Work order 1: From the essay about teaching, return the stretch from "(A quick note: Below" through "reflect the improvement.)".
Work order 2: Using the essay about teaching, explain in one to three sentences why the writer reproduces Hyun-Jae's speech as closely as it can be remembered.

Document text:
**********

So I began Spring Semester with a heavy and deeply troubled heart. I'd screwed up where my department head had most trusted me:
Should I even be doing this? Maybe I'm not such a good teacher after all. Complicating all this was my sharp realization that there are currently no other jobs to be had in these parts.
Instead of flying by as usual, the first couple weeks of the term were really difficult. Everything I did felt as if I were doing it while chest-deep in molasses. Feeling betrayed by my own faulty perceptions, as well as by the student whom I'd previously thought had really enjoyed my class, I resolved never again to put my heart out there for students. It hadn't seemed to do that Servant's Heart group any good, and I wondered whether in fact it had helped
any of my other former students.
(My life would be so much easier if I were an asshole, if I had no compunction about not giving a damn about other people.)
Last Wednesday afternoon, I was sitting in my office when
Hyun-Jae* knocked on the door. Nearing middle age, she grew up in Korea, has been in the States for six years, and recently decided that she wanted to improve her English after having spent a lot of time in various Korean communities. So Hyun-Jae enrolled as an auditor in two of my classes through the university's English Learning Program (ELP). Like many non-traditional college students of
all backgrounds, she is serious about learning. If I assign ten pages of reading, she'll read 20, and write an extra journal entry, too. Today, Hyun-Jae wanted to talk about her latest short essay and her trouble with
English articles.
(A quick note: Below I reproduce Hyun-Jae's speech as exactly as I can remember it. I am NOT making fun of her, but just want her own words in there instead of my own, which would take away from the real, immediate quality of what she said. As her English improves, any quotes from her here on E&P will reflect the improvement.)

**********

Stored records:
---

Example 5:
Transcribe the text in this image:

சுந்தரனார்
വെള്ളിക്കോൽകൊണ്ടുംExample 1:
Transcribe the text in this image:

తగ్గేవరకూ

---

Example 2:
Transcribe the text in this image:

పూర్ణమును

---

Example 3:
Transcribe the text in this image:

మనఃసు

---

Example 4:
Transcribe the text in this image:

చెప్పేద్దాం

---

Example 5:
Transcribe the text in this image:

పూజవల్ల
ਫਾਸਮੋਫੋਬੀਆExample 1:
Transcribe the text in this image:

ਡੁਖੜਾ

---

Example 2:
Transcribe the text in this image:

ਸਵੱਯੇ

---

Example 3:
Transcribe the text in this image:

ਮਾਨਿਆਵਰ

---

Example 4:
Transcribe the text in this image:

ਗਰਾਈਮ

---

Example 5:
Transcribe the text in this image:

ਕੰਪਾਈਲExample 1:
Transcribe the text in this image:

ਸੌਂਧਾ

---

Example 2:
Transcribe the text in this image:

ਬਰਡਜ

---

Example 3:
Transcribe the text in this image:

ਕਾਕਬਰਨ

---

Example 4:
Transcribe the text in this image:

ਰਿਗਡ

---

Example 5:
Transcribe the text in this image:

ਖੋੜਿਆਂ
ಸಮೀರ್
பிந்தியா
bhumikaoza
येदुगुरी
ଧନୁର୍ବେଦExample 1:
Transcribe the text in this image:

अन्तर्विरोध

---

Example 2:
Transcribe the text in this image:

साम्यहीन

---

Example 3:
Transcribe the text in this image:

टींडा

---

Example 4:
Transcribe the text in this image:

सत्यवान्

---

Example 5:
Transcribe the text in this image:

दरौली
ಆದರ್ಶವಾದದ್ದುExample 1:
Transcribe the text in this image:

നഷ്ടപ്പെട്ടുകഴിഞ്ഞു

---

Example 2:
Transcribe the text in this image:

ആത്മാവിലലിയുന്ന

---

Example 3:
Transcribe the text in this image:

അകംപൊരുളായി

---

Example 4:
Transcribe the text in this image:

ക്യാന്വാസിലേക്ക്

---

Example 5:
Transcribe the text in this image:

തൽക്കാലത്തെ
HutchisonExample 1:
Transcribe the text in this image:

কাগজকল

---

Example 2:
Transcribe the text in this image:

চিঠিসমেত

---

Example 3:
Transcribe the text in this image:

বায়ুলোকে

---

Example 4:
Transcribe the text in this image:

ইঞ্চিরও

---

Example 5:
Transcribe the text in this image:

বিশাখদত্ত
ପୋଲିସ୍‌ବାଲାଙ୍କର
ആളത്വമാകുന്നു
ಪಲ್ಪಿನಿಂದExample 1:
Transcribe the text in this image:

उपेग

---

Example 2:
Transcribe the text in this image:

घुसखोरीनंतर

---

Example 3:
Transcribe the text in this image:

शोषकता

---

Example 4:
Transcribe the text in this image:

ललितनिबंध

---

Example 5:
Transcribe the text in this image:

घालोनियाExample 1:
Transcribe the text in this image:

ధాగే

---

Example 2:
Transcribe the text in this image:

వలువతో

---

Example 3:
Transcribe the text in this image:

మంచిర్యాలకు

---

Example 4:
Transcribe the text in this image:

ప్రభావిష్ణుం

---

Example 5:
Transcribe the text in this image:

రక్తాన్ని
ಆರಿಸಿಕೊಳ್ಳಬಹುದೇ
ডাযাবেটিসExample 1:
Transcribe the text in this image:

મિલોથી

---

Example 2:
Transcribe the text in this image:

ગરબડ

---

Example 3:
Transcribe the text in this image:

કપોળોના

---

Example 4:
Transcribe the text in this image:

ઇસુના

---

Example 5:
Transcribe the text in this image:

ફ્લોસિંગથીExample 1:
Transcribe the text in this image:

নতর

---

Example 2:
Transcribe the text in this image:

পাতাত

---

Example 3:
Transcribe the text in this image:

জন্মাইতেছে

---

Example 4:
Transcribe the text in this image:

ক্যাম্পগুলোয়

**********

Your solution 1:
(A quick note: Below I reproduce Hyun-Jae's speech as exactly as I can remember it. I am NOT making fun of her, but just want her own words in there instead of my own, which would take away from the real, immediate quality of what she said. As her English improves, any quotes from her here on E&P will reflect the improvement.)

Your solution 2: The writer wants Hyun-Jae's own words in the piece instead of the writer's, because a rewording would take away from the real, immediate quality of what she said. The writer stresses that this is not meant to make fun of her.